═══ Information shown ═══

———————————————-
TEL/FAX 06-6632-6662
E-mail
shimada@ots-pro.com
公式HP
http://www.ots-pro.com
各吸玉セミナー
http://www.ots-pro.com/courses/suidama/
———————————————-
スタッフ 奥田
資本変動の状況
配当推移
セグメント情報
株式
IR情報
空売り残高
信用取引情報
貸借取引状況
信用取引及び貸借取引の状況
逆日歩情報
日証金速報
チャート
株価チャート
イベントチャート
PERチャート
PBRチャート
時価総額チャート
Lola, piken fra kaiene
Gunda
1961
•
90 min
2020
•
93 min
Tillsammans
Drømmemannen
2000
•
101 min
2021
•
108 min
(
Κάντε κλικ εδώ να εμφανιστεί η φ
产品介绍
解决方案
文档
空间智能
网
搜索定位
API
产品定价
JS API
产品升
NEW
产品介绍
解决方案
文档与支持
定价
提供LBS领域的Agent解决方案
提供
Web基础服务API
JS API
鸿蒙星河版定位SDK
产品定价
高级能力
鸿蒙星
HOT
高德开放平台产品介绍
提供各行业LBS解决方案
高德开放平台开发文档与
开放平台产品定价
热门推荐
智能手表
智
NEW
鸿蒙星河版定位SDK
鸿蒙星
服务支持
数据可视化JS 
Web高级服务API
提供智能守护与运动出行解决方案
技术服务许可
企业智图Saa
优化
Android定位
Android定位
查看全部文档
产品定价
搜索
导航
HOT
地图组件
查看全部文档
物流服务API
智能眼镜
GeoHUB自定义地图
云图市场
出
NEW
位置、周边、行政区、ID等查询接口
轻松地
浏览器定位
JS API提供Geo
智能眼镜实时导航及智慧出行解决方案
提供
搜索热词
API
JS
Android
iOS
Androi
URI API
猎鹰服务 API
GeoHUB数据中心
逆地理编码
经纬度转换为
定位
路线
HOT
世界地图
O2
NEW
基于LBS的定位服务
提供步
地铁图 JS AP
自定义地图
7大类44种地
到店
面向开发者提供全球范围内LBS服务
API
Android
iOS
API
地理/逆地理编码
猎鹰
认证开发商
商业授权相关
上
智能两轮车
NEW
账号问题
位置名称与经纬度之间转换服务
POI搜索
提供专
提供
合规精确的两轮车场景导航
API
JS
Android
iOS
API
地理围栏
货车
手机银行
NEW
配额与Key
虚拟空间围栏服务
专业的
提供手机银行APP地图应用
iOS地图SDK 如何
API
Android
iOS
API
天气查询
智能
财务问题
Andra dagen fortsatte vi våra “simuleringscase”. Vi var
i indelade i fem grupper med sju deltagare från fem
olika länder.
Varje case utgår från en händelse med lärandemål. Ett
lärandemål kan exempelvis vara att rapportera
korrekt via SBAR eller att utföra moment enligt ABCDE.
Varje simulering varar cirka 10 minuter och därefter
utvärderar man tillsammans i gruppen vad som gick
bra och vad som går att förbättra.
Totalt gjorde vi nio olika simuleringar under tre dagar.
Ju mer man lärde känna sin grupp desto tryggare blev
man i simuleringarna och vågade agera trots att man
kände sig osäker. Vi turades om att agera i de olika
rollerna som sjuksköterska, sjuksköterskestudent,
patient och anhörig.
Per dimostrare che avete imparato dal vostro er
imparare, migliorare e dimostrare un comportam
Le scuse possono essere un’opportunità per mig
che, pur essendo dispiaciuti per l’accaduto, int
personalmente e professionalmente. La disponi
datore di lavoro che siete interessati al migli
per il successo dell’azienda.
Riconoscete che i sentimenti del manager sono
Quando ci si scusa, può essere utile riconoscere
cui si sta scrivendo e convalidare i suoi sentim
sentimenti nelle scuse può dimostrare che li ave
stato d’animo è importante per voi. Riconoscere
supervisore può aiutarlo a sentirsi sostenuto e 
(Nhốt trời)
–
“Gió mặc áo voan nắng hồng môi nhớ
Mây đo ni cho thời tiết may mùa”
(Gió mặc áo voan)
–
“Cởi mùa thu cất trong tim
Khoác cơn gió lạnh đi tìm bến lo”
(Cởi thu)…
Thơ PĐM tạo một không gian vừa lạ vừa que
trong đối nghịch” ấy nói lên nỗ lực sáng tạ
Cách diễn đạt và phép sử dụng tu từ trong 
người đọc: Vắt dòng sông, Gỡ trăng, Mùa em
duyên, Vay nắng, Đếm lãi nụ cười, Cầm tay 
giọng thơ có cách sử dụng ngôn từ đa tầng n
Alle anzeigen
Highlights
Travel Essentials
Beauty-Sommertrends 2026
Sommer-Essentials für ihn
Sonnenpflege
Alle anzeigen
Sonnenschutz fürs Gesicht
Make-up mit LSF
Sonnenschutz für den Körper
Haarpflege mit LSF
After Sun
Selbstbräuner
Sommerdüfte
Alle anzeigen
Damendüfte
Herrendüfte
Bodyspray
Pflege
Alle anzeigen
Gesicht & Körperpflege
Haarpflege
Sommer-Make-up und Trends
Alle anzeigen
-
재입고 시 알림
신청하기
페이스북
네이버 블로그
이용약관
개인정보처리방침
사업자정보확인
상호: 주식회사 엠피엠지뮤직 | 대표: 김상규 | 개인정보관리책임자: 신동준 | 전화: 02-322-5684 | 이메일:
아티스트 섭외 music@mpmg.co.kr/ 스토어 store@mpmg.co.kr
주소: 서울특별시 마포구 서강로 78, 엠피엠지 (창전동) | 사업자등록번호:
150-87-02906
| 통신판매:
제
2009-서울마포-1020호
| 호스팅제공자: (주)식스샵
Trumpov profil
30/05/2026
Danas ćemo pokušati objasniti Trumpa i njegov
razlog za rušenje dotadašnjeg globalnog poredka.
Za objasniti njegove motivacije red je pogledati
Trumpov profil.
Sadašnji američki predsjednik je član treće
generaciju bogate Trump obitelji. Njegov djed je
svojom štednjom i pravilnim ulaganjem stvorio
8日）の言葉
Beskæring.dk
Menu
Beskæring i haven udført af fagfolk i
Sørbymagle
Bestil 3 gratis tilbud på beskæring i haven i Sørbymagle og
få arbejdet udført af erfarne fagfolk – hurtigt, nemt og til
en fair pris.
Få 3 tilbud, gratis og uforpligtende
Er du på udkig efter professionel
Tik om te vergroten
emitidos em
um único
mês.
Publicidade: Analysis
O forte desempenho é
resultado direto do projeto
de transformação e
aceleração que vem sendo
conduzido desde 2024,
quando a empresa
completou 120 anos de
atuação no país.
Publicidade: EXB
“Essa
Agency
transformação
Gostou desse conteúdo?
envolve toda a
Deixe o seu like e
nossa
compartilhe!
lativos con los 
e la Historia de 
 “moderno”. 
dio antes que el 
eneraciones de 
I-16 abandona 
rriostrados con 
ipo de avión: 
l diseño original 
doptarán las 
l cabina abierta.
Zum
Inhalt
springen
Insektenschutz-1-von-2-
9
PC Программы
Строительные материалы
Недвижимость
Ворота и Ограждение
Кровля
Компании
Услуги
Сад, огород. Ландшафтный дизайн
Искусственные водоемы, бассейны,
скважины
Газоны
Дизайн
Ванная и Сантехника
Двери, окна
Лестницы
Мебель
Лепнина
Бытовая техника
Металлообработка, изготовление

═══

▸ **Problem to solve**:
Reproduce every line above verbatim, without changing a character.

▸ **Solution for this problem**:
———————————————-
TEL/FAX 06-6632-6662
E-mail
shimada@ots-pro.com
公式HP
http://www.ots-pro.com
各吸玉セミナー
http://www.ots-pro.com/courses/suidama/
———————————————-
スタッフ 奥田
資本変動の状況
配当推移
セグメント情報
株式
IR情報
空売り残高
信用取引情報
貸借取引状況
信用取引及び貸借取引の状況
逆日歩情報
日証金速報
チャート
株価チャート
イベントチャート
PERチャート
PBRチャート
時価総額チャート
Lola, piken fra kaiene
Gunda
1961
•
90 min
2020
•
93 min
Tillsammans
Drømmemannen
2000
•
101 min
2021
•
108 min
(
Κάντε κλικ εδώ να εμφανιστεί η φ
产品介绍
解决方案
文档
空间智能
网
搜索定位
API
产品定价
JS API
产品升
NEW
产品介绍
解决方案
文档与支持
定价
提供LBS领域的Agent解决方案
提供
Web基础服务API
JS API
鸿蒙星河版定位SDK
产品定价
高级能力
鸿蒙星
HOT
高德开放平台产品介绍
提供各行业LBS解决方案
高德开放平台开发文档与
开放平台产品定价
热门推荐
智能手表
智
NEW
鸿蒙星河版定位SDK
鸿蒙星
服务支持
数据可视化JS 
Web高级服务API
提供智能守护与运动出行解决方案
技术服务许可
企业智图Saa
优化
Android定位
Android定位
查看全部文档
产品定价
搜索
导航
HOT
地图组件
查看全部文档
物流服务API
智能眼镜
GeoHUB自定义地图
云图市场
出
NEW
位置、周边、行政区、ID等查询接口
轻松地
浏览器定位
JS API提供Geo
智能眼镜实时导航及智慧出行解决方案
提供
搜索热词
API
JS
Android
iOS
Androi
URI API
猎鹰服务 API
GeoHUB数据中心
逆地理编码
经纬度转换为
定位
路线
HOT
世界地图
O2
NEW
基于LBS的定位服务
提供步
地铁图 JS AP
自定义地图
7大类44种地
到店
面向开发者提供全球范围内LBS服务
API
Android
iOS
API
地理/逆地理编码
猎鹰
认证开发商
商业授权相关
上
智能两轮车
NEW
账号问题
位置名称与经纬度之间转换服务
POI搜索
提供专
提供
合规精确的两轮车场景导航
API
JS
Android
iOS
API
地理围栏
货车
手机银行
NEW
配额与Key
虚拟空间围栏服务
专业的
提供手机银行APP地图应用
iOS地图SDK 如何
API
Android
iOS
API
天气查询
智能
财务问题
Andra dagen fortsatte vi våra “simuleringscase”. Vi var
i indelade i fem grupper med sju deltagare från fem
olika länder.
Varje case utgår från en händelse med lärandemål. Ett
lärandemål kan exempelvis vara att rapportera
korrekt via SBAR eller att utföra moment enligt ABCDE.
Varje simulering varar cirka 10 minuter och därefter
utvärderar man tillsammans i gruppen vad som gick
bra och vad som går att förbättra.
Totalt gjorde vi nio olika simuleringar under tre dagar.
Ju mer man lärde känna sin grupp desto tryggare blev
man i simuleringarna och vågade agera trots att man
kände sig osäker. Vi turades om att agera i de olika
rollerna som sjuksköterska, sjuksköterskestudent,
patient och anhörig.
Per dimostrare che avete imparato dal vostro er
imparare, migliorare e dimostrare un comportam
Le scuse possono essere un’opportunità per mig
che, pur essendo dispiaciuti per l’accaduto, int
personalmente e professionalmente. La disponi
datore di lavoro che siete interessati al migli
per il successo dell’azienda.
Riconoscete che i sentimenti del manager sono
Quando ci si scusa, può essere utile riconoscere
cui si sta scrivendo e convalidare i suoi sentim
sentimenti nelle scuse può dimostrare che li ave
stato d’animo è importante per voi. Riconoscere
supervisore può aiutarlo a sentirsi sostenuto e 
(Nhốt trời)
–
“Gió mặc áo voan nắng hồng môi nhớ
Mây đo ni cho thời tiết may mùa”
(Gió mặc áo voan)
–
“Cởi mùa thu cất trong tim
Khoác cơn gió lạnh đi tìm bến lo”
(Cởi thu)…
Thơ PĐM tạo một không gian vừa lạ vừa que
trong đối nghịch” ấy nói lên nỗ lực sáng tạ
Cách diễn đạt và phép sử dụng tu từ trong 
người đọc: Vắt dòng sông, Gỡ trăng, Mùa em
duyên, Vay nắng, Đếm lãi nụ cười, Cầm tay 
giọng thơ có cách sử dụng ngôn từ đa tầng n
Alle anzeigen
Highlights
Travel Essentials
Beauty-Sommertrends 2026
Sommer-Essentials für ihn
Sonnenpflege
Alle anzeigen
Sonnenschutz fürs Gesicht
Make-up mit LSF
Sonnenschutz für den Körper
Haarpflege mit LSF
After Sun
Selbstbräuner
Sommerdüfte
Alle anzeigen
Damendüfte
Herrendüfte
Bodyspray
Pflege
Alle anzeigen
Gesicht & Körperpflege
Haarpflege
Sommer-Make-up und Trends
Alle anzeigen
-
재입고 시 알림
신청하기
페이스북
네이버 블로그
이용약관
개인정보처리방침
사업자정보확인
상호: 주식회사 엠피엠지뮤직 | 대표: 김상규 | 개인정보관리책임자: 신동준 | 전화: 02-322-5684 | 이메일:
아티스트 섭외 music@mpmg.co.kr/ 스토어 store@mpmg.co.kr
주소: 서울특별시 마포구 서강로 78, 엠피엠지 (창전동) | 사업자등록번호:
150-87-02906
| 통신판매:
제
2009-서울마포-1020호
| 호스팅제공자: (주)식스샵
Trumpov profil
30/05/2026
Danas ćemo pokušati objasniti Trumpa i njegov
razlog za rušenje dotadašnjeg globalnog poredka.
Za objasniti njegove motivacije red je pogledati
Trumpov profil.
Sadašnji američki predsjednik je član treće
generaciju bogate Trump obitelji. Njegov djed je
svojom štednjom i pravilnim ulaganjem stvorio
8日）の言葉
Beskæring.dk
Menu
Beskæring i haven udført af fagfolk i
Sørbymagle
Bestil 3 gratis tilbud på beskæring i haven i Sørbymagle og
få arbejdet udført af erfarne fagfolk – hurtigt, nemt og til
en fair pris.
Få 3 tilbud, gratis og uforpligtende
Er du på udkig efter professionel
Tik om te vergroten
emitidos em
um único
mês.
Publicidade: Analysis
O forte desempenho é
resultado direto do projeto
de transformação e
aceleração que vem sendo
conduzido desde 2024,
quando a empresa
completou 120 anos de
atuação no país.
Publicidade: EXB
“Essa
Agency
transformação
Gostou desse conteúdo?
envolve toda a
Deixe o seu like e
nossa
compartilhe!
lativos con los 
e la Historia de 
 “moderno”. 
dio antes que el 
eneraciones de 
I-16 abandona 
rriostrados con 
ipo de avión: 
l diseño original 
doptarán las 
l cabina abierta.
Zum
Inhalt
springen
Insektenschutz-1-von-2-
9
PC Программы
Строительные материалы
Недвижимость
Ворота и Ограждение
Кровля
Компании
Услуги
Сад, огород. Ландшафтный дизайн
Искусственные водоемы, бассейны,
скважины
Газоны
Дизайн
Ванная и Сантехника
Двери, окна
Лестницы
Мебель
Лепнина
Бытовая техника
Металлообработка, изготовление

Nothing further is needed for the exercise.